» TASK DIRECTIONS
The required output is the lines below from the line containing "686 260 13609" to the line containing "443 434 11852", inclusive, retyped exactly. No other lines belong in it.

» Collected data
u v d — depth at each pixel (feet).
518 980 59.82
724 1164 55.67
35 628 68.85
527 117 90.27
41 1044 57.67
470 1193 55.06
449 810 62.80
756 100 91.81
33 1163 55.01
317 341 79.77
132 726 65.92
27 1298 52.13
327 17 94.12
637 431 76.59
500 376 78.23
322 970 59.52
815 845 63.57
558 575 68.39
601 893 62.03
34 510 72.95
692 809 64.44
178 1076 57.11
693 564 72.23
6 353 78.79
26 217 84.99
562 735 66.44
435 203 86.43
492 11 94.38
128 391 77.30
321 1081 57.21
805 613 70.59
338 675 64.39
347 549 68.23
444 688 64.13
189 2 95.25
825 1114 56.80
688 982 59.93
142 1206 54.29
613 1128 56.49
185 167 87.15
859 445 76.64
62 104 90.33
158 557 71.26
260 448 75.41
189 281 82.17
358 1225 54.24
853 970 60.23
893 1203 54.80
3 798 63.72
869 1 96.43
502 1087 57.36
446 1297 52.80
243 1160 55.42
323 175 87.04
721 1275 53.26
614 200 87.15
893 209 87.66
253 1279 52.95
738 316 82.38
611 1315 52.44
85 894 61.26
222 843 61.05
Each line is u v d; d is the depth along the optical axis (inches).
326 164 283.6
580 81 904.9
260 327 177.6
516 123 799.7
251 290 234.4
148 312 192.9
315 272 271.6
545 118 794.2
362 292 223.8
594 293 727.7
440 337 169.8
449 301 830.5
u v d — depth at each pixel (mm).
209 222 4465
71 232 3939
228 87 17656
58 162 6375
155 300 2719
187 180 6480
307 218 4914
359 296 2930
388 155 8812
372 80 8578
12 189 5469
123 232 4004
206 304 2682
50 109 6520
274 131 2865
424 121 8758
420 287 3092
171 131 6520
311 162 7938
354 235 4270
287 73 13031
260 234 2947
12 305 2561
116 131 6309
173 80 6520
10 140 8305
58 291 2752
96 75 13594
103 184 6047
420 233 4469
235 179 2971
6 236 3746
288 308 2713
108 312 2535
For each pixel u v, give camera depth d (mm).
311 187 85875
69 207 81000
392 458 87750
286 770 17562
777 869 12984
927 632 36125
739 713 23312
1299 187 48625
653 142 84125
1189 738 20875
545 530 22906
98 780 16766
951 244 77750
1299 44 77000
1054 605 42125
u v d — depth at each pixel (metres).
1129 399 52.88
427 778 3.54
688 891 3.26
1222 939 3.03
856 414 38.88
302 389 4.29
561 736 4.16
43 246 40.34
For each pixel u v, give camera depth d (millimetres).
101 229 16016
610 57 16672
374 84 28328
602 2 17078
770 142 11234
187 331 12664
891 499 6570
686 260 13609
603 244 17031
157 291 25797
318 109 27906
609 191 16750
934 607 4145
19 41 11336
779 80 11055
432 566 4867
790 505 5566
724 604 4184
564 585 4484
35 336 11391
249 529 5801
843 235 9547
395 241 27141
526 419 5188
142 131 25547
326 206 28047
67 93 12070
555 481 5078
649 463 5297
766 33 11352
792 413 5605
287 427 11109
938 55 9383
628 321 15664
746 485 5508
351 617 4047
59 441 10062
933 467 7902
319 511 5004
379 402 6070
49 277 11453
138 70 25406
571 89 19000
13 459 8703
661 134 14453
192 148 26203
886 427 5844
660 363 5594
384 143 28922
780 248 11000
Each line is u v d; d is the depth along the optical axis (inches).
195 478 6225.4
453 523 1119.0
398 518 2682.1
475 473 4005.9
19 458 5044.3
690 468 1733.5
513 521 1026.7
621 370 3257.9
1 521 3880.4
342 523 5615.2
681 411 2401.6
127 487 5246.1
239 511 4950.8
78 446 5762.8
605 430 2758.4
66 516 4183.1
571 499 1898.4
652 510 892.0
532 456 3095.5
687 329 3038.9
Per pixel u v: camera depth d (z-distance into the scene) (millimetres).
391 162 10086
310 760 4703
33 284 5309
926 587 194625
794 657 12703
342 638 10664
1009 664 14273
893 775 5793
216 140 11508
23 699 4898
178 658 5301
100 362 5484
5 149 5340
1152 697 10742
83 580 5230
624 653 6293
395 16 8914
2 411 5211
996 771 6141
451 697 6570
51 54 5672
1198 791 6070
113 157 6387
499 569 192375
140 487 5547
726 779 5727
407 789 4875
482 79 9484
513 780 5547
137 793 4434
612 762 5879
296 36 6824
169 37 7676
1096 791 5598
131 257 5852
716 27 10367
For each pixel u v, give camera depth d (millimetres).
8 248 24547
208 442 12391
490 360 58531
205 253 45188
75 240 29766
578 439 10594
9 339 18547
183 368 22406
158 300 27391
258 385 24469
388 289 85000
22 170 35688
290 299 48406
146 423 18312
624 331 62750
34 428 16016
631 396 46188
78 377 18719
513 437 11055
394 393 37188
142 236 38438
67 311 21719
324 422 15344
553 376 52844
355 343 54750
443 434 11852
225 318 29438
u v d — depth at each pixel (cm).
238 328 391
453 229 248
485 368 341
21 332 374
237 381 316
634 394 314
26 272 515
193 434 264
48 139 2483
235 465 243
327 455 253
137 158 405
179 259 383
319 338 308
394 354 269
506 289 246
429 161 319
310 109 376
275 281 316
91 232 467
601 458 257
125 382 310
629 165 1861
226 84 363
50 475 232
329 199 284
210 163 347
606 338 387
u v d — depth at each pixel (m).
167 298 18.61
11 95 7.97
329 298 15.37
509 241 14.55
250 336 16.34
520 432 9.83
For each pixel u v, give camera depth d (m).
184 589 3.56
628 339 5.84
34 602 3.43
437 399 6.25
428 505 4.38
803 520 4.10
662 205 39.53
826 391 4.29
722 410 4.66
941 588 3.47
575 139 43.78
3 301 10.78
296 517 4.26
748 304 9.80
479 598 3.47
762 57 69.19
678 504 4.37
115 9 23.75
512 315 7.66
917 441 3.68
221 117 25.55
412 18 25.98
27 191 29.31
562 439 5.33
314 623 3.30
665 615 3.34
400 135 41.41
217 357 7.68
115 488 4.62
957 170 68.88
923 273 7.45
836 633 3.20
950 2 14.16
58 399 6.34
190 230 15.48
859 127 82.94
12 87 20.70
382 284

» RESPONSE BOX
686 260 13609
603 244 17031
157 291 25797
318 109 27906
609 191 16750
934 607 4145
19 41 11336
779 80 11055
432 566 4867
790 505 5566
724 604 4184
564 585 4484
35 336 11391
249 529 5801
843 235 9547
395 241 27141
526 419 5188
142 131 25547
326 206 28047
67 93 12070
555 481 5078
649 463 5297
766 33 11352
792 413 5605
287 427 11109
938 55 9383
628 321 15664
746 485 5508
351 617 4047
59 441 10062
933 467 7902
319 511 5004
379 402 6070
49 277 11453
138 70 25406
571 89 19000
13 459 8703
661 134 14453
192 148 26203
886 427 5844
660 363 5594
384 143 28922
780 248 11000
Each line is u v d; d is the depth along the optical axis (inches).
195 478 6225.4
453 523 1119.0
398 518 2682.1
475 473 4005.9
19 458 5044.3
690 468 1733.5
513 521 1026.7
621 370 3257.9
1 521 3880.4
342 523 5615.2
681 411 2401.6
127 487 5246.1
239 511 4950.8
78 446 5762.8
605 430 2758.4
66 516 4183.1
571 499 1898.4
652 510 892.0
532 456 3095.5
687 329 3038.9
Per pixel u v: camera depth d (z-distance into the scene) (millimetres).
391 162 10086
310 760 4703
33 284 5309
926 587 194625
794 657 12703
342 638 10664
1009 664 14273
893 775 5793
216 140 11508
23 699 4898
178 658 5301
100 362 5484
5 149 5340
1152 697 10742
83 580 5230
624 653 6293
395 16 8914
2 411 5211
996 771 6141
451 697 6570
51 54 5672
1198 791 6070
113 157 6387
499 569 192375
140 487 5547
726 779 5727
407 789 4875
482 79 9484
513 780 5547
137 793 4434
612 762 5879
296 36 6824
169 37 7676
1096 791 5598
131 257 5852
716 27 10367
For each pixel u v, give camera depth d (millimetres).
8 248 24547
208 442 12391
490 360 58531
205 253 45188
75 240 29766
578 439 10594
9 339 18547
183 368 22406
158 300 27391
258 385 24469
388 289 85000
22 170 35688
290 299 48406
146 423 18312
624 331 62750
34 428 16016
631 396 46188
78 377 18719
513 437 11055
394 393 37188
142 236 38438
67 311 21719
324 422 15344
553 376 52844
355 343 54750
443 434 11852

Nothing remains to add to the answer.